The judgment of the Federal Court 2C_557/2017 of 7 August 2018 was based on the following (abridged) facts:
In 2008, A_AG sold its 28% stake in the Belgian company B_NV to its Belgian subsidiary A_NV at a book value (= tax value = cost of sales) of EUR 20.4 million. In 2009, it became apparent that such a transaction triggered a Belgian tax at a rate of 34% between the difference between the book value and the fair value. A_AG disclosed this to the tax authorities of the Canton of Berne and announced its intention to amend the purchase agreement. Such a supplementary agreement was subsequently also concluded between A_AG and A_NV (increase in purchase price to market value of EUR 108 million = additional payment of EUR 87.6 million). In its 2008 tax return, A_AG declared no profit from the sale of the investment and reported the investment in B_NV at EUR 0 in the notes. In its 2009 tax return, A_AG declared the payment of EUR 87.6 million as a capital gain from the sale of its stake in B_NV and claimed a participation deduction for this.
The tax administration assessed the A_AG for 2009 and corrected the participation deduction to CHF 0. The background to this correction was the view of the tax authorities that there was no income from the sale of investments in the amount of EUR 87.6 million, but rather a distribution of profit by A_NV. Since the financing expenses were determined in accordance with the profit tax values based on the profit tax value of A_NV, there was in fact no participation deduction.

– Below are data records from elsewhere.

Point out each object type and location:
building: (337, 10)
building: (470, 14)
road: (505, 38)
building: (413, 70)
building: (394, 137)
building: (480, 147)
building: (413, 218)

The Tax Appeal Commission of the Canton of Berne dismissed the appeals of A_AG, whereas the Administrative Court of the Canton of Berne upheld them in its ruling 100.2015.216/217U of 12 May 2017. The tax administration then lodged an appeal with the Federal Supreme Court
The Federal Supreme Court considers the legal reason for the additional agreement in the amount of EUR 87.6 million to be not in the purchase agreement, but in the corporate law relationship between A_AG and A_NV. Contrary to the opinion of the lower court, it was not to be assumed that the agreement was an addition, but that the original agreement was de facto reversed and subsequently replaced by a genuine purchase agreement (E. 2.3.2). However, a rescission was only accepted for tax purposes if there was a lack of will in the original purchase contract (e.g. a fundamental error within the meaning of Art. 24 para. 1 CO), which had not been asserted in the present case (E. 2.4.1). Furthermore, it concluded that the facts of the hidden profit distribution had been fulfilled (E. 2.6), as a further payment in the amount of EUR 87.6 million was made after the execution of the original contract (E. 2.5.2) and this payment was obviously disproportionate to the original amount (E. 2.5.3). The Federal Supreme Court upheld the tax administration's appeal.